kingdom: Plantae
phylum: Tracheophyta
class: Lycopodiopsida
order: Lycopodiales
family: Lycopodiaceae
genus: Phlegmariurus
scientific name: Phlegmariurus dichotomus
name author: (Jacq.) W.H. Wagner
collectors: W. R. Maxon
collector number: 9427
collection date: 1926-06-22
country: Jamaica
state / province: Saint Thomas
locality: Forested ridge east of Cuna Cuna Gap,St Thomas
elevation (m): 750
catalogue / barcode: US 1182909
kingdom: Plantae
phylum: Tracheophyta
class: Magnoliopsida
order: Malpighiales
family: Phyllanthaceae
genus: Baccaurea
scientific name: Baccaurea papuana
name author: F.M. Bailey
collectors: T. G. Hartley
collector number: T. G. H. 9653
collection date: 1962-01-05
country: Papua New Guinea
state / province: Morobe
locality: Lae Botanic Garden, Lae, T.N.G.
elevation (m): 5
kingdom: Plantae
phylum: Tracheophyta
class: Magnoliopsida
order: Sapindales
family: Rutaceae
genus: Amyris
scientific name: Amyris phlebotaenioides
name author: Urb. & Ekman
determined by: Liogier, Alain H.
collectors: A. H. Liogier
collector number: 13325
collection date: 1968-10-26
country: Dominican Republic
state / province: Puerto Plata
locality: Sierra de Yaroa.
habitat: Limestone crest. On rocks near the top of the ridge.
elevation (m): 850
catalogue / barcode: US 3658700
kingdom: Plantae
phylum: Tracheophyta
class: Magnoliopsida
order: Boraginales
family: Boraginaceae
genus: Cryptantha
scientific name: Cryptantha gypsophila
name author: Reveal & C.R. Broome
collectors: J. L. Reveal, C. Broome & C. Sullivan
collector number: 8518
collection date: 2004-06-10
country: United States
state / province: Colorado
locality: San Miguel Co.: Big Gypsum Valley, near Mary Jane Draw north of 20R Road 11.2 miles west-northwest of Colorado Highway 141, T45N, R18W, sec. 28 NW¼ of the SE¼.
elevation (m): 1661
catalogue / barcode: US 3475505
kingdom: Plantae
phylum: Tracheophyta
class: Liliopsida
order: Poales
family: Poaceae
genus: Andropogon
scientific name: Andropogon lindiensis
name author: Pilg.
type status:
+ + + + +
* _Exercise objective_: Turn these lines into a numbered list, leaving out any blank lines.

* _Answer to the exercise_:
1. kingdom: Plantae
2. phylum: Tracheophyta
3. class: Lycopodiopsida
4. order: Lycopodiales
5. family: Lycopodiaceae
6. genus: Phlegmariurus
7. scientific name: Phlegmariurus dichotomus
8. name author: (Jacq.) W.H. Wagner
9. collectors: W. R. Maxon
10. collector number: 9427
11. collection date: 1926-06-22
12. country: Jamaica
13. state / province: Saint Thomas
14. locality: Forested ridge east of Cuna Cuna Gap,St Thomas
15. elevation (m): 750
16. catalogue / barcode: US 1182909
17. kingdom: Plantae
18. phylum: Tracheophyta
19. class: Magnoliopsida
20. order: Malpighiales
21. family: Phyllanthaceae
22. genus: Baccaurea
23. scientific name: Baccaurea papuana
24. name author: F.M. Bailey
25. collectors: T. G. Hartley
26. collector number: T. G. H. 9653
27. collection date: 1962-01-05
28. country: Papua New Guinea
29. state / province: Morobe
30. locality: Lae Botanic Garden, Lae, T.N.G.
31. elevation (m): 5
32. kingdom: Plantae
33. phylum: Tracheophyta
34. class: Magnoliopsida
35. order: Sapindales
36. family: Rutaceae
37. genus: Amyris
38. scientific name: Amyris phlebotaenioides
39. name author: Urb. & Ekman
40. determined by: Liogier, Alain H.
41. collectors: A. H. Liogier
42. collector number: 13325
43. collection date: 1968-10-26
44. country: Dominican Republic
45. state / province: Puerto Plata
46. locality: Sierra de Yaroa.
47. habitat: Limestone crest. On rocks near the top of the ridge.
48. elevation (m): 850
49. catalogue / barcode: US 3658700
50. kingdom: Plantae
51. phylum: Tracheophyta
52. class: Magnoliopsida
53. order: Boraginales
54. family: Boraginaceae
55. genus: Cryptantha
56. scientific name: Cryptantha gypsophila
57. name author: Reveal & C.R. Broome
58. collectors: J. L. Reveal, C. Broome & C. Sullivan
59. collector number: 8518
60. collection date: 2004-06-10
61. country: United States
62. state / province: Colorado
63. locality: San Miguel Co.: Big Gypsum Valley, near Mary Jane Draw north of 20R Road 11.2 miles west-northwest of Colorado Highway 141, T45N, R18W, sec. 28 NW¼ of the SE¼.
64. elevation (m): 1661
65. catalogue / barcode: US 3475505
66. kingdom: Plantae
67. phylum: Tracheophyta
68. class: Liliopsida
69. order: Poales
70. family: Poaceae
71. genus: Andropogon
72. scientific name: Andropogon lindiensis
73. name author: Pilg.
74. type status:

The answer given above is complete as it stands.